En casos como estos, la procedencia ilícita de los productos está a la vista; el sentido común del ciudadano promedio le indicaría que salieron de un almacén hacia un lugar al que no llegó una parte de la carga, cuyo responsable (el chofer) hizo suya y, sin pensar en la afectación que ocasionaría a la colectividad y al Estado, la vendió al mejor postor.

Aun cuando estos compradores esgrimieran en su defensa el desconocimiento de la ilicitud de los productos, mostrando incluso una «factura» que les pudieron haber entregado para justificarlos –documento generalmente elaborado por algún miembro de la cadena delictiva de la que forma parte el conductor del vehículo–, debe tenerse en cuenta que algunos de ellos –la leche, por ejemplo– no se venden en el comercio minorista en ese formato –sacos–, por lo que haberlos adquirido de esa manera y en esas circunstancias es indicación lógica y racional de que fueron desviados de una entidad estatal.

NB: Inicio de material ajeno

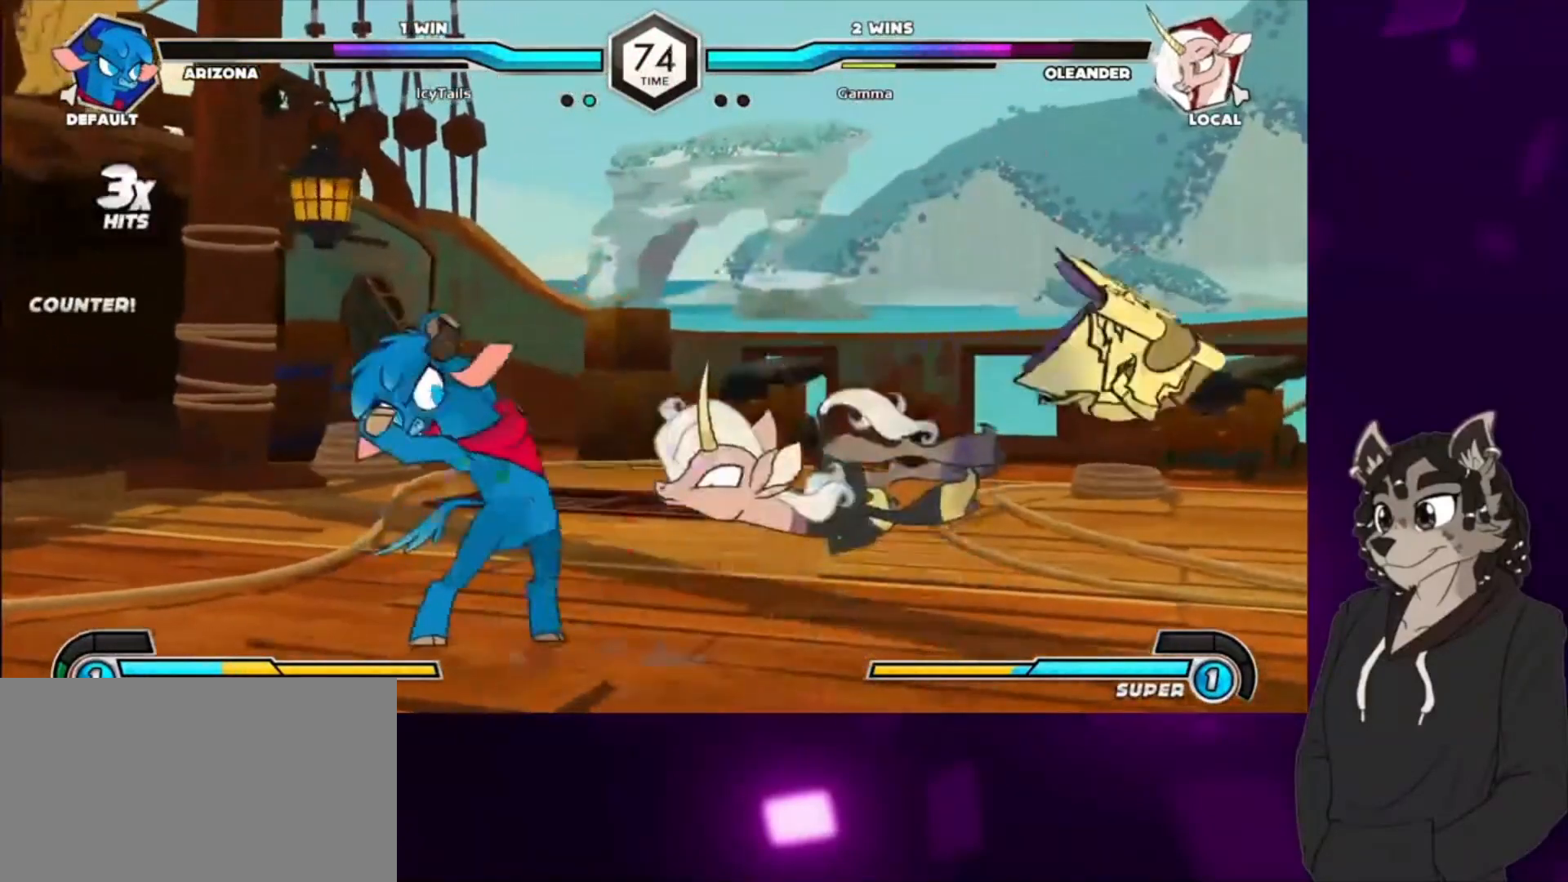
{"buttons": ["SQUARE", "DPAD_UP", "DPAD_RIGHT"], "events": [[367, "SQUARE", "down"], [400, "DPAD_UP", "down"]]}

Entonces, para estas situaciones, contiene el delito que nos ocupa una figura en el apartado tres, que agrava la sanción entre seis meses y dos años de privación de libertad, o multa de doscientas a quinientas cuotas, o ambas, si los bienes receptados son de considerable valor –aquellos que superan los 50 000 pesos, según dicta la Instrucción 275, del 18 de noviembre de 2022, del Consejo de Gobierno del Tribunal Supremo Popular– por su número, relativamente cuantiosos, o han sido adquiridos, cambiados u ocultados con el propósito de traficar con ellos.